Un port opérationnel donc, mais qui reste une étape du transport de marchandises. Et la baisse de la production de certains secteurs, à l'image de ce qui se passe dans l'automobile, signifie de fait moins d'activité. "Pour donner un ordre de grandeur nous devons être à environ deux tiers de ce que nous faisons habituellement", s'avance avec prudence Jean-Claude Sarremejeanne. Une estimation que partage Jean-François Suhas. "L'arrêt n'a pas été aussi brutal que ce que nous aurions pu craindre, c'est l'avantage d'avoir un port multi trafic", explique-t-il.

"Le vrac liquide est conforme à ce que l'on pourrait attendre et le solide s'est maintenu notamment grâce au domaine agricole", détaille Christine Rosso qui ne veut pas donner de chiffres. "Il est très difficile de faire des prédictions, nous avons un temps de latence entre le moment où le virus peut se développer dans un pays et quand le navire arrive. Fin mars, la Chine était en basse alors que l'Inde était en hausse, mais ça ne veut pas dire grand-chose. C'est très fluctuant, ce qui s'arrête dépend des décisions des entreprises", explique-t-elle. "Certains bateaux qui devaient venir ne sont finalement pas partis de leur pays, donc cela risque d'être compliqué dans les prochains mois", ajoute Jean-François Suhas.

Capacité d'adaptation

A Fos-sur-Mer, ArcelorMittal a annoncé l'arrêt de sa production. "Cela va faire chuter le minéralier, nous sommes particulièrement inquiets", glisse Philippe Zichert, président de Via Marseille-Fos l'agence de promotion du Port. "Nous espérons que cela ne va pas durer, mais un haut fourneau ne se redémarre pas comme ça, il faut plusieurs mois", ajoute-t-il. Jean-Claude Sarremejeanne veut se montrer optimiste. "Le port est fait pour marcher avec de la flexibilité, c'est dans notre ADN. Si les stocks augmentent, l'importation baissera, à nous de savoir nous adapter", tranche-t-il.

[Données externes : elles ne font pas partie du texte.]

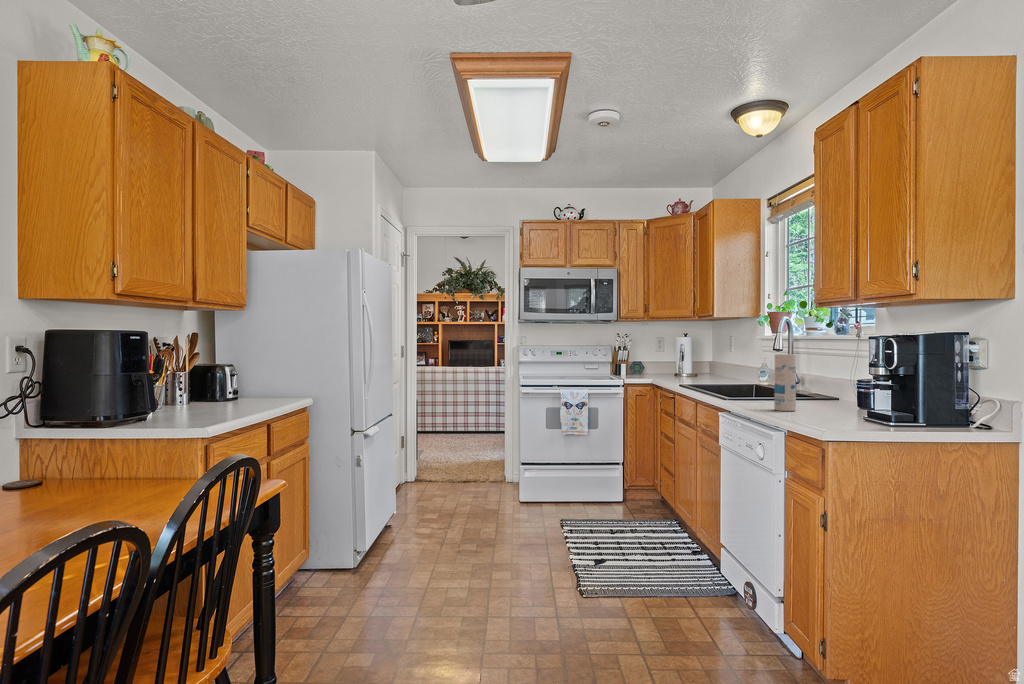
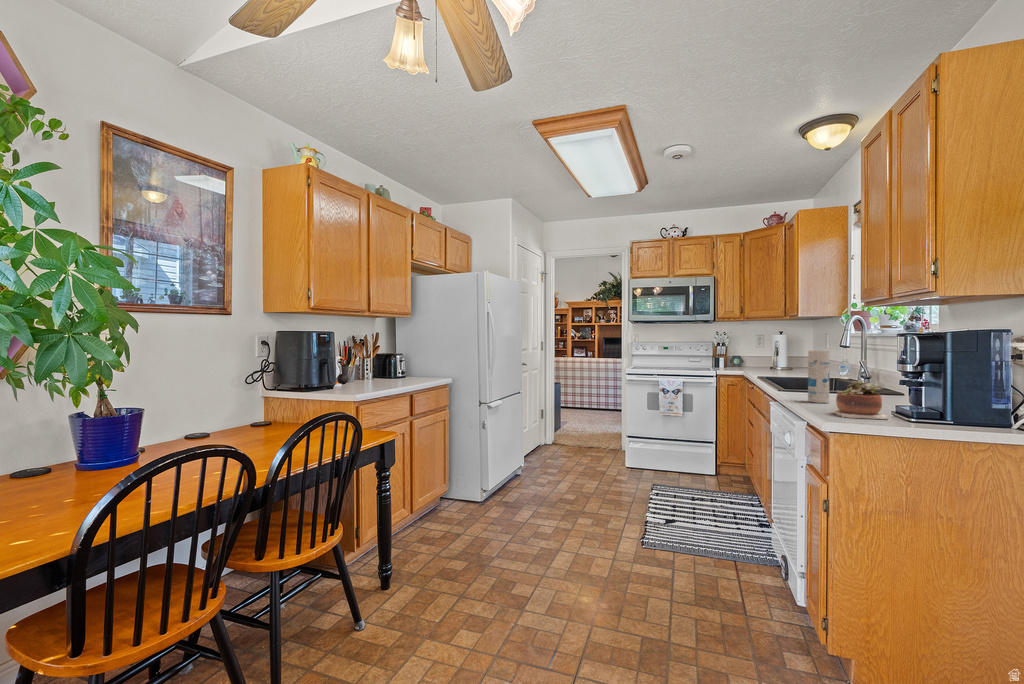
succulent plant: none [816,385,876,425] -> present [834,380,888,419]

Reste à savoir quand la situation reviendra à la normale. Et comment. "Le déconfinement de l'Espagne, la France et l'Allemagne devrait permettre de reprendre les échanges", espère Jean-François Suhas. Philippe Zichert espère que cet épisode de crise lancera une nouvelle dynamique. "On se rend compte des méfaits de la sous-industrialisation, cela doit permettre des réimplantations en accord avec la transition écologique. Une entreprise qui ne prendrait pas ce virage sort du jeu de toute manière", avance-t-il. Une démarche qui en entraînerait d'autres, rendant le flux des matières premières plus importantes.

"Il est difficile de savoir ce qui changera, mais ce sera à nous de nous mettre en adéquation avec les besoins. Tout le monde dit que nous ferons plus de matière première et moins de produits finis et bien nous nous adapterons", ne démord pas Jean-Claude Sarremejeanne. "Nous avions entamé des démarches sur le mieux consommé, c'est à nous de mettre la pression sur les décideurs", assure Philippe Zichert. Il espère notamment que les modes de transport doux seront développés, à l'image de la barge qui représente dans la situation actuelle une vraie solution. Des perspectives au long terme, qui signifieront que la navigation à vue est terminée. Et la crise aussi.